_What you need to do_.
Every entry that follows needs to be repeated exactly.

┄┄┄┄┄┄┄┄┄┄┄┄┄┄┄┄┄┄┄┄

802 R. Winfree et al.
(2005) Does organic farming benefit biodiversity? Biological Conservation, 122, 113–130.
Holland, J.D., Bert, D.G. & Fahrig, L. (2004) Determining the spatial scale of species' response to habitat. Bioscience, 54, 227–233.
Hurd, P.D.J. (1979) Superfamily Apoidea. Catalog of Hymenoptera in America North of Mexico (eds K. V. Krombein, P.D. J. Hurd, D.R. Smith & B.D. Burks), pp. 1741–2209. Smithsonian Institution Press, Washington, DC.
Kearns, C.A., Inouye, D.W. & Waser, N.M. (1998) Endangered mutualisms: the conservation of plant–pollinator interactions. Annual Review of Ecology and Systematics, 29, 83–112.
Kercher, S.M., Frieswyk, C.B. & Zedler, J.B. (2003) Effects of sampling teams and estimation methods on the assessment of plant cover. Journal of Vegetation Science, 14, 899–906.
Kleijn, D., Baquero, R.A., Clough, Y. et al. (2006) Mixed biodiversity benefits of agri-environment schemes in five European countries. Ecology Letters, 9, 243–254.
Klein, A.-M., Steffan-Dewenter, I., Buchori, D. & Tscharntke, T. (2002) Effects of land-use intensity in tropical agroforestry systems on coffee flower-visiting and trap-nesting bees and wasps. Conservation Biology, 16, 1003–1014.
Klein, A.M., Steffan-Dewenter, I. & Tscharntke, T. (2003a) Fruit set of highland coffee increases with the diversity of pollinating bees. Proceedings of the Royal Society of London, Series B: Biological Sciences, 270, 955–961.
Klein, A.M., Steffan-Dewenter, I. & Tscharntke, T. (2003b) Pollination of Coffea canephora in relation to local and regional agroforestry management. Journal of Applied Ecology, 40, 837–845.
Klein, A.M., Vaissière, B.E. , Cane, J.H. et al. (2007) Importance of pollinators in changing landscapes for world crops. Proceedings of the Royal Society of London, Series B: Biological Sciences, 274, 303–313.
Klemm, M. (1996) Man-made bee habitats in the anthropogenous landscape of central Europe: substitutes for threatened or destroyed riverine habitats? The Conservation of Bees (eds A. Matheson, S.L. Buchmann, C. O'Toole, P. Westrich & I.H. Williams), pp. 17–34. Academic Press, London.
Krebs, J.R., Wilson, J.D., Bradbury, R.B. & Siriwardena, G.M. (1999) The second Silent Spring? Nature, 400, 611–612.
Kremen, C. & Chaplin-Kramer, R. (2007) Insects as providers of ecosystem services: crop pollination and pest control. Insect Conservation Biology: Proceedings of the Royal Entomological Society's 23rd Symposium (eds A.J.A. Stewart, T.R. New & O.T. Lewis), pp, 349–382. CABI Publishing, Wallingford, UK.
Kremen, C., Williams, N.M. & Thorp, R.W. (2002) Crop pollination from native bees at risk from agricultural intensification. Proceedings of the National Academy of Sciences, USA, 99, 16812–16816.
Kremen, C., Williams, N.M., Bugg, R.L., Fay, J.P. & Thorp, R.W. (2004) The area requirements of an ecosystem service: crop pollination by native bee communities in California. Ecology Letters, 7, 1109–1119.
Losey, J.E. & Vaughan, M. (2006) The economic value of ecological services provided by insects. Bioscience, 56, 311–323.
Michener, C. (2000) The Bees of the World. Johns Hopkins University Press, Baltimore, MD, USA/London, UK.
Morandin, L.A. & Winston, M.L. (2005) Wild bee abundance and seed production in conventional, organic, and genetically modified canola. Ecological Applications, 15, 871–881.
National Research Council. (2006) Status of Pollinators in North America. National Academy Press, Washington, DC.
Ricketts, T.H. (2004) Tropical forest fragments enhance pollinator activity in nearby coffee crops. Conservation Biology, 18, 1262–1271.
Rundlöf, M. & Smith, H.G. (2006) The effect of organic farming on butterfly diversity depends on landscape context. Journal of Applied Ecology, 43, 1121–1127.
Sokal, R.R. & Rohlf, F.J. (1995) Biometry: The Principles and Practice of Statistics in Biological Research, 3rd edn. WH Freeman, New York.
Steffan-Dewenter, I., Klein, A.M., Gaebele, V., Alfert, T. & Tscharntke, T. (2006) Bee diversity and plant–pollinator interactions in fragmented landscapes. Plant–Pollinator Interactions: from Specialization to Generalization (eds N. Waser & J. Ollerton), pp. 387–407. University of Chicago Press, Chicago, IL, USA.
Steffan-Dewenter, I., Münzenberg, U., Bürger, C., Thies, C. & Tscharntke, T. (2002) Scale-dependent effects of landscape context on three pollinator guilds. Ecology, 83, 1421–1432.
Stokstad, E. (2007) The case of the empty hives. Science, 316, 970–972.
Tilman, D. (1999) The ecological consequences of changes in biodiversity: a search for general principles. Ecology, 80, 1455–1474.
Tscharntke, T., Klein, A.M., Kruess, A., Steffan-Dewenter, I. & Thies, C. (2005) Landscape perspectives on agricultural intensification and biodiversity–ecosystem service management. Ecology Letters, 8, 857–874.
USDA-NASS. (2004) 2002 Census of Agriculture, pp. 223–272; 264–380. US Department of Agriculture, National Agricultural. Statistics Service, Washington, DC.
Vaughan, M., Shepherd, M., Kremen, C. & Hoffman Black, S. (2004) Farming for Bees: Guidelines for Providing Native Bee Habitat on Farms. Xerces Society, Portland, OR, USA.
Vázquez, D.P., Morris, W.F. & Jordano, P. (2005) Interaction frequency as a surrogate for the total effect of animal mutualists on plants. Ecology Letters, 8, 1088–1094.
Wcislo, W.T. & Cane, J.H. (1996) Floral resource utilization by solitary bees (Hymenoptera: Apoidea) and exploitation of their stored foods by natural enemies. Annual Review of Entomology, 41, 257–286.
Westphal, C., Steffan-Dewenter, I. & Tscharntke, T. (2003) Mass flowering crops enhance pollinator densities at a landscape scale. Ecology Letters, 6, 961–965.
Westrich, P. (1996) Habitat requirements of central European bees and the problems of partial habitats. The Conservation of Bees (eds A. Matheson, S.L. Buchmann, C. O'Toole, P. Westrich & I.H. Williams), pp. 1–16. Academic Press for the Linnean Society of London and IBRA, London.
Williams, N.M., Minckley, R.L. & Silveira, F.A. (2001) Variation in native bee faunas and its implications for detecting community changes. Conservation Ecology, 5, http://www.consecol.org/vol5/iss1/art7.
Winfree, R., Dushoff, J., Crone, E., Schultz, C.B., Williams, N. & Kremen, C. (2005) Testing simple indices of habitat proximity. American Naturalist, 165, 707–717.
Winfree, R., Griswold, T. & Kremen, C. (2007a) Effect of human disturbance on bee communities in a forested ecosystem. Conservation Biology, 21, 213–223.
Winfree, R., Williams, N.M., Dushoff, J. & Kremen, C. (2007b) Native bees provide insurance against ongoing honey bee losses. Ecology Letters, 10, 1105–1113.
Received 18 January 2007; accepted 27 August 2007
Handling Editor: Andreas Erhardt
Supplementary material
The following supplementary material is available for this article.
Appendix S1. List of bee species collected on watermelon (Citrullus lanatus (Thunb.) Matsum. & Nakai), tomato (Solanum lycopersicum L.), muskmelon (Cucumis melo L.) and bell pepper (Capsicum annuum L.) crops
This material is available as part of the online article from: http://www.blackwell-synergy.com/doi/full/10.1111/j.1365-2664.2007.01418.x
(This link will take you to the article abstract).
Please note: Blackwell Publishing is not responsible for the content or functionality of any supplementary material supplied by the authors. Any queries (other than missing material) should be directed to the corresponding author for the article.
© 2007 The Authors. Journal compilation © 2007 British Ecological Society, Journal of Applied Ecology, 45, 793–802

┄┄┄┄┄┄┄┄┄┄┄┄┄┄┄┄┄┄┄┄

_Task answer_.
802 R. Winfree et al.
(2005) Does organic farming benefit biodiversity? Biological Conservation, 122, 113–130.
Holland, J.D., Bert, D.G. & Fahrig, L. (2004) Determining the spatial scale of species' response to habitat. Bioscience, 54, 227–233.
Hurd, P.D.J. (1979) Superfamily Apoidea. Catalog of Hymenoptera in America North of Mexico (eds K. V. Krombein, P.D. J. Hurd, D.R. Smith & B.D. Burks), pp. 1741–2209. Smithsonian Institution Press, Washington, DC.
Kearns, C.A., Inouye, D.W. & Waser, N.M. (1998) Endangered mutualisms: the conservation of plant–pollinator interactions. Annual Review of Ecology and Systematics, 29, 83–112.
Kercher, S.M., Frieswyk, C.B. & Zedler, J.B. (2003) Effects of sampling teams and estimation methods on the assessment of plant cover. Journal of Vegetation Science, 14, 899–906.
Kleijn, D., Baquero, R.A., Clough, Y. et al. (2006) Mixed biodiversity benefits of agri-environment schemes in five European countries. Ecology Letters, 9, 243–254.
Klein, A.-M., Steffan-Dewenter, I., Buchori, D. & Tscharntke, T. (2002) Effects of land-use intensity in tropical agroforestry systems on coffee flower-visiting and trap-nesting bees and wasps. Conservation Biology, 16, 1003–1014.
Klein, A.M., Steffan-Dewenter, I. & Tscharntke, T. (2003a) Fruit set of highland coffee increases with the diversity of pollinating bees. Proceedings of the Royal Society of London, Series B: Biological Sciences, 270, 955–961.
Klein, A.M., Steffan-Dewenter, I. & Tscharntke, T. (2003b) Pollination of Coffea canephora in relation to local and regional agroforestry management. Journal of Applied Ecology, 40, 837–845.
Klein, A.M., Vaissière, B.E. , Cane, J.H. et al. (2007) Importance of pollinators in changing landscapes for world crops. Proceedings of the Royal Society of London, Series B: Biological Sciences, 274, 303–313.
Klemm, M. (1996) Man-made bee habitats in the anthropogenous landscape of central Europe: substitutes for threatened or destroyed riverine habitats? The Conservation of Bees (eds A. Matheson, S.L. Buchmann, C. O'Toole, P. Westrich & I.H. Williams), pp. 17–34. Academic Press, London.
Krebs, J.R., Wilson, J.D., Bradbury, R.B. & Siriwardena, G.M. (1999) The second Silent Spring? Nature, 400, 611–612.
Kremen, C. & Chaplin-Kramer, R. (2007) Insects as providers of ecosystem services: crop pollination and pest control. Insect Conservation Biology: Proceedings of the Royal Entomological Society's 23rd Symposium (eds A.J.A. Stewart, T.R. New & O.T. Lewis), pp, 349–382. CABI Publishing, Wallingford, UK.
Kremen, C., Williams, N.M. & Thorp, R.W. (2002) Crop pollination from native bees at risk from agricultural intensification. Proceedings of the National Academy of Sciences, USA, 99, 16812–16816.
Kremen, C., Williams, N.M., Bugg, R.L., Fay, J.P. & Thorp, R.W. (2004) The area requirements of an ecosystem service: crop pollination by native bee communities in California. Ecology Letters, 7, 1109–1119.
Losey, J.E. & Vaughan, M. (2006) The economic value of ecological services provided by insects. Bioscience, 56, 311–323.
Michener, C. (2000) The Bees of the World. Johns Hopkins University Press, Baltimore, MD, USA/London, UK.
Morandin, L.A. & Winston, M.L. (2005) Wild bee abundance and seed production in conventional, organic, and genetically modified canola. Ecological Applications, 15, 871–881.
National Research Council. (2006) Status of Pollinators in North America. National Academy Press, Washington, DC.
Ricketts, T.H. (2004) Tropical forest fragments enhance pollinator activity in nearby coffee crops. Conservation Biology, 18, 1262–1271.
Rundlöf, M. & Smith, H.G. (2006) The effect of organic farming on butterfly diversity depends on landscape context. Journal of Applied Ecology, 43, 1121–1127.
Sokal, R.R. & Rohlf, F.J. (1995) Biometry: The Principles and Practice of Statistics in Biological Research, 3rd edn. WH Freeman, New York.
Steffan-Dewenter, I., Klein, A.M., Gaebele, V., Alfert, T. & Tscharntke, T. (2006) Bee diversity and plant–pollinator interactions in fragmented landscapes. Plant–Pollinator Interactions: from Specialization to Generalization (eds N. Waser & J. Ollerton), pp. 387–407. University of Chicago Press, Chicago, IL, USA.
Steffan-Dewenter, I., Münzenberg, U., Bürger, C., Thies, C. & Tscharntke, T. (2002) Scale-dependent effects of landscape context on three pollinator guilds. Ecology, 83, 1421–1432.
Stokstad, E. (2007) The case of the empty hives. Science, 316, 970–972.
Tilman, D. (1999) The ecological consequences of changes in biodiversity: a search for general principles. Ecology, 80, 1455–1474.
Tscharntke, T., Klein, A.M., Kruess, A., Steffan-Dewenter, I. & Thies, C. (2005) Landscape perspectives on agricultural intensification and biodiversity–ecosystem service management. Ecology Letters, 8, 857–874.
USDA-NASS. (2004) 2002 Census of Agriculture, pp. 223–272; 264–380. US Department of Agriculture, National Agricultural. Statistics Service, Washington, DC.
Vaughan, M., Shepherd, M., Kremen, C. & Hoffman Black, S. (2004) Farming for Bees: Guidelines for Providing Native Bee Habitat on Farms. Xerces Society, Portland, OR, USA.
Vázquez, D.P., Morris, W.F. & Jordano, P. (2005) Interaction frequency as a surrogate for the total effect of animal mutualists on plants. Ecology Letters, 8, 1088–1094.
Wcislo, W.T. & Cane, J.H. (1996) Floral resource utilization by solitary bees (Hymenoptera: Apoidea) and exploitation of their stored foods by natural enemies. Annual Review of Entomology, 41, 257–286.
Westphal, C., Steffan-Dewenter, I. & Tscharntke, T. (2003) Mass flowering crops enhance pollinator densities at a landscape scale. Ecology Letters, 6, 961–965.
Westrich, P. (1996) Habitat requirements of central European bees and the problems of partial habitats. The Conservation of Bees (eds A. Matheson, S.L. Buchmann, C. O'Toole, P. Westrich & I.H. Williams), pp. 1–16. Academic Press for the Linnean Society of London and IBRA, London.
Williams, N.M., Minckley, R.L. & Silveira, F.A. (2001) Variation in native bee faunas and its implications for detecting community changes. Conservation Ecology, 5, http://www.consecol.org/vol5/iss1/art7.
Winfree, R., Dushoff, J., Crone, E., Schultz, C.B., Williams, N. & Kremen, C. (2005) Testing simple indices of habitat proximity. American Naturalist, 165, 707–717.
Winfree, R., Griswold, T. & Kremen, C. (2007a) Effect of human disturbance on bee communities in a forested ecosystem. Conservation Biology, 21, 213–223.
Winfree, R., Williams, N.M., Dushoff, J. & Kremen, C. (2007b) Native bees provide insurance against ongoing honey bee losses. Ecology Letters, 10, 1105–1113.
Received 18 January 2007; accepted 27 August 2007
Handling Editor: Andreas Erhardt
Supplementary material
The following supplementary material is available for this article.
Appendix S1. List of bee species collected on watermelon (Citrullus lanatus (Thunb.) Matsum. & Nakai), tomato (Solanum lycopersicum L.), muskmelon (Cucumis melo L.) and bell pepper (Capsicum annuum L.) crops
This material is available as part of the online article from: http://www.blackwell-synergy.com/doi/full/10.1111/j.1365-2664.2007.01418.x
(This link will take you to the article abstract).
Please note: Blackwell Publishing is not responsible for the content or functionality of any supplementary material supplied by the authors. Any queries (other than missing material) should be directed to the corresponding author for the article.
© 2007 The Authors. Journal compilation © 2007 British Ecological Society, Journal of Applied Ecology, 45, 793–802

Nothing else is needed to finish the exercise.